- _Required work_
From the line that includes "3. Special Products." down to the final line of the data below, copy every line exactly and leave the rest out.
(Beginning of Information supplied)
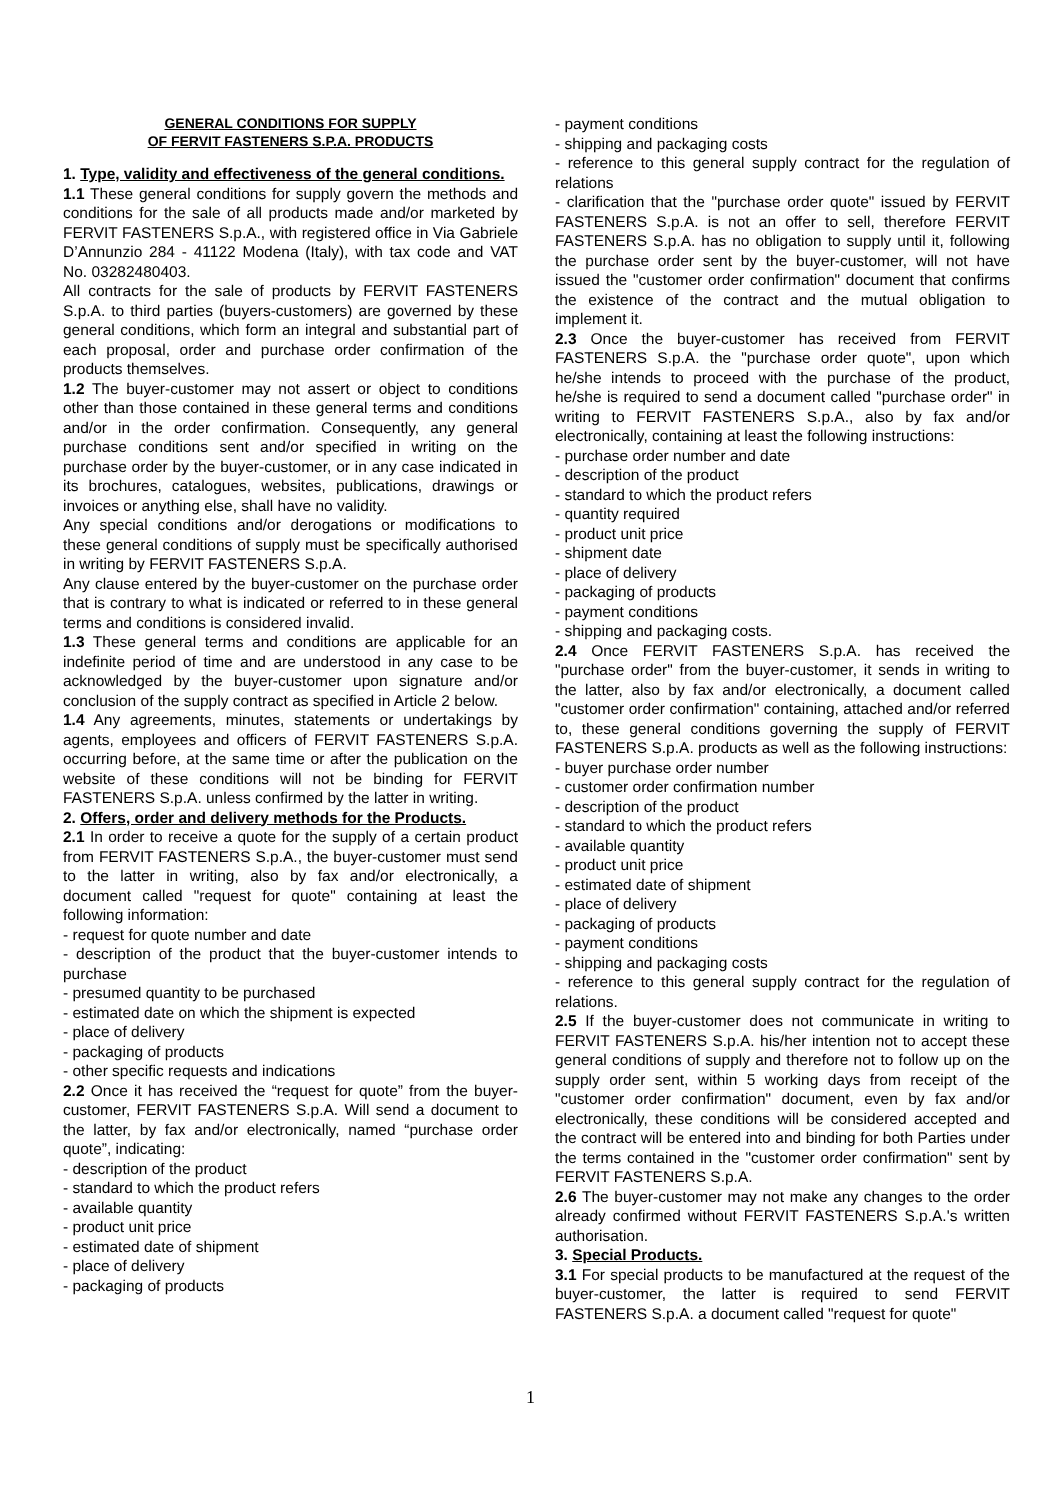GENERAL CONDITIONS FOR SUPPLY
OF FERVIT FASTENERS S.P.A. PRODUCTS
1. Type, validity and effectiveness of the general conditions.
1.1 These general conditions for supply govern the methods and conditions for the sale of all products made and/or marketed by FERVIT FASTENERS S.p.A., with registered office in Via Gabriele D’Annunzio 284 - 41122 Modena (Italy), with tax code and VAT No. 03282480403.
All contracts for the sale of products by FERVIT FASTENERS S.p.A. to third parties (buyers-customers) are governed by these general conditions, which form an integral and substantial part of each proposal, order and purchase order confirmation of the products themselves.
1.2 The buyer-customer may not assert or object to conditions other than those contained in these general terms and conditions and/or in the order confirmation. Consequently, any general purchase conditions sent and/or specified in writing on the purchase order by the buyer-customer, or in any case indicated in its brochures, catalogues, websites, publications, drawings or invoices or anything else, shall have no validity.
Any special conditions and/or derogations or modifications to these general conditions of supply must be specifically authorised in writing by FERVIT FASTENERS S.p.A.
Any clause entered by the buyer-customer on the purchase order that is contrary to what is indicated or referred to in these general terms and conditions is considered invalid.
1.3 These general terms and conditions are applicable for an indefinite period of time and are understood in any case to be acknowledged by the buyer-customer upon signature and/or conclusion of the supply contract as specified in Article 2 below.
1.4 Any agreements, minutes, statements or undertakings by agents, employees and officers of FERVIT FASTENERS S.p.A. occurring before, at the same time or after the publication on the website of these conditions will not be binding for FERVIT FASTENERS S.p.A. unless confirmed by the latter in writing.
2. Offers, order and delivery methods for the Products.
2.1 In order to receive a quote for the supply of a certain product from FERVIT FASTENERS S.p.A., the buyer-customer must send to the latter in writing, also by fax and/or electronically, a document called "request for quote" containing at least the following information:
- request for quote number and date
- description of the product that the buyer-customer intends to purchase
- presumed quantity to be purchased
- estimated date on which the shipment is expected
- place of delivery
- packaging of products
- other specific requests and indications
2.2 Once it has received the “request for quote” from the buyer-customer, FERVIT FASTENERS S.p.A. Will send a document to the latter, by fax and/or electronically, named “purchase order quote”, indicating:
- description of the product
- standard to which the product refers
- available quantity
- product unit price
- estimated date of shipment
- place of delivery
- packaging of products
- payment conditions
- shipping and packaging costs
- reference to this general supply contract for the regulation of relations
- clarification that the "purchase order quote" issued by FERVIT FASTENERS S.p.A. is not an offer to sell, therefore FERVIT FASTENERS S.p.A. has no obligation to supply until it, following the purchase order sent by the buyer-customer, will not have issued the "customer order confirmation" document that confirms the existence of the contract and the mutual obligation to implement it.
2.3 Once the buyer-customer has received from FERVIT FASTENERS S.p.A. the "purchase order quote", upon which he/she intends to proceed with the purchase of the product, he/she is required to send a document called "purchase order" in writing to FERVIT FASTENERS S.p.A., also by fax and/or electronically, containing at least the following instructions:
- purchase order number and date
- description of the product
- standard to which the product refers
- quantity required
- product unit price
- shipment date
- place of delivery
- packaging of products
- payment conditions
- shipping and packaging costs.
2.4 Once FERVIT FASTENERS S.p.A. has received the "purchase order" from the buyer-customer, it sends in writing to the latter, also by fax and/or electronically, a document called "customer order confirmation" containing, attached and/or referred to, these general conditions governing the supply of FERVIT FASTENERS S.p.A. products as well as the following instructions:
- buyer purchase order number
- customer order confirmation number
- description of the product
- standard to which the product refers
- available quantity
- product unit price
- estimated date of shipment
- place of delivery
- packaging of products
- payment conditions
- shipping and packaging costs
- reference to this general supply contract for the regulation of relations.
2.5 If the buyer-customer does not communicate in writing to FERVIT FASTENERS S.p.A. his/her intention not to accept these general conditions of supply and therefore not to follow up on the supply order sent, within 5 working days from receipt of the "customer order confirmation" document, even by fax and/or electronically, these conditions will be considered accepted and the contract will be entered into and binding for both Parties under the terms contained in the "customer order confirmation" sent by FERVIT FASTENERS S.p.A.
2.6 The buyer-customer may not make any changes to the order already confirmed without FERVIT FASTENERS S.p.A.'s written authorisation.
3. Special Products.
3.1 For special products to be manufactured at the request of the buyer-customer, the latter is required to send FERVIT FASTENERS S.p.A. a document called "request for quote"
1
(End of Information supplied)
- _Result below_
3. Special Products.
3.1 For special products to be manufactured at the request of the buyer-customer, the latter is required to send FERVIT FASTENERS S.p.A. a document called "request for quote"
1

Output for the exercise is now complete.